# So, how do i get php4 back?

## thechris

ok, i'm an idiot.  i updated my gentoo server.  bad idea.  now apache2's config structure got eaten by the "lets mess things up" bug...

so i followed the instructions and re-emerged mod_php and apache with apache2 support and set /etc/conf.d/apache to have the -D PHP4.

i have mod_php 4.

ok, so that didn't work.  even after restarting the server over and over.

how do i actually fix this?

----------

## thechris

ok.  found the problem

apache decides to serve php docs as something new and bizzar.  now firefox attempts to download the files instead...

konqueror works fine.

still an apache issue though.  it should have never been made stable with this issue.

----------

## WyriHaximus

I suppose your problem is that after "emerge -uvD world" php5 is installed instead of php4. This worked for me: "emerge -v mod_php && /etc/init.d/apache2 restart". Make sure you use php4 and not php5 for apache, php5 is sending the file to the browser for FF. I had the same problem somehow emerge wants you to upgrade to php5  :Sad: .

Grtz,

WyriHaximus

----------

## llongi

A) PHP5 only gets installed if you're using dev-lang/php, and one of the 5er versions too, if you're using dev-lang/php version 4 it will not get automatically updated to version 5, since they are SLOTed.

B) This probably was anyway a cache problem, when files are sent to the browser etc. and you're sure that mod_php was loaded (check /var/log/apache2/error_log for this), then it normally is the browsers or some proxies cache that messes things up, not Apache.

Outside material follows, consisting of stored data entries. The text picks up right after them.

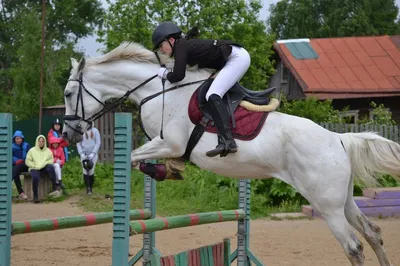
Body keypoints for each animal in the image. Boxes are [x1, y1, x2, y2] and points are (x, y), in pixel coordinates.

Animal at [62, 42, 400, 264]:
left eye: (67, 93)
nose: (68, 134)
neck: (156, 91)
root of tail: (338, 139)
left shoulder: (169, 143)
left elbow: (132, 158)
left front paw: (160, 170)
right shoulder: (164, 145)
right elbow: (143, 162)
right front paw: (167, 171)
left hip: (326, 206)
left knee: (354, 246)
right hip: (343, 201)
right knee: (372, 232)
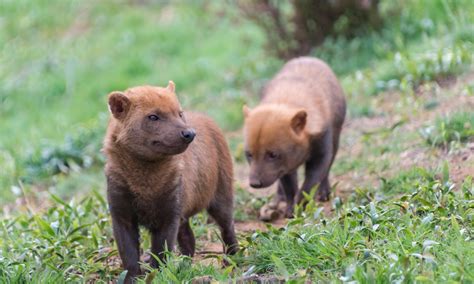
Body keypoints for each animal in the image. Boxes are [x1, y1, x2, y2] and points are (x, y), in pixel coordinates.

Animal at [103, 81, 237, 282]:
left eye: (179, 113)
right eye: (153, 116)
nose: (189, 133)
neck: (145, 186)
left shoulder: (170, 211)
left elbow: (161, 251)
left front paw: (157, 275)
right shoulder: (121, 213)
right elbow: (129, 255)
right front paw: (133, 279)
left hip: (221, 192)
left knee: (227, 225)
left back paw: (232, 260)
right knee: (189, 239)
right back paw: (185, 267)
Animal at [243, 56, 346, 219]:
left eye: (273, 154)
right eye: (248, 154)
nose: (255, 183)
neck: (287, 101)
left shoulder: (323, 145)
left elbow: (312, 180)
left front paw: (302, 206)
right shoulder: (285, 165)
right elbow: (289, 186)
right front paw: (290, 209)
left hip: (336, 136)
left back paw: (324, 193)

So empty your browsers cache, change browser, make sure there are no caching proxies between you and the server.

Best regards, CHTEKK.

----------

## rawbear

I did add the -D PHP4 in the proper file and restart the apache server.

I then HAD TO get OUT of firefox and back in to clear the cache.

----------

## thechris

after clearing the cache it works.

PHP4 works again, albeit it gets extremely slow at times.  a 1-2 Ghz athlon64 should have no problems with this and yet some pages take 5 minutes to load...  maybe its a mySQL issue, but ever since i updated apache, mythweb has run much slower.

----------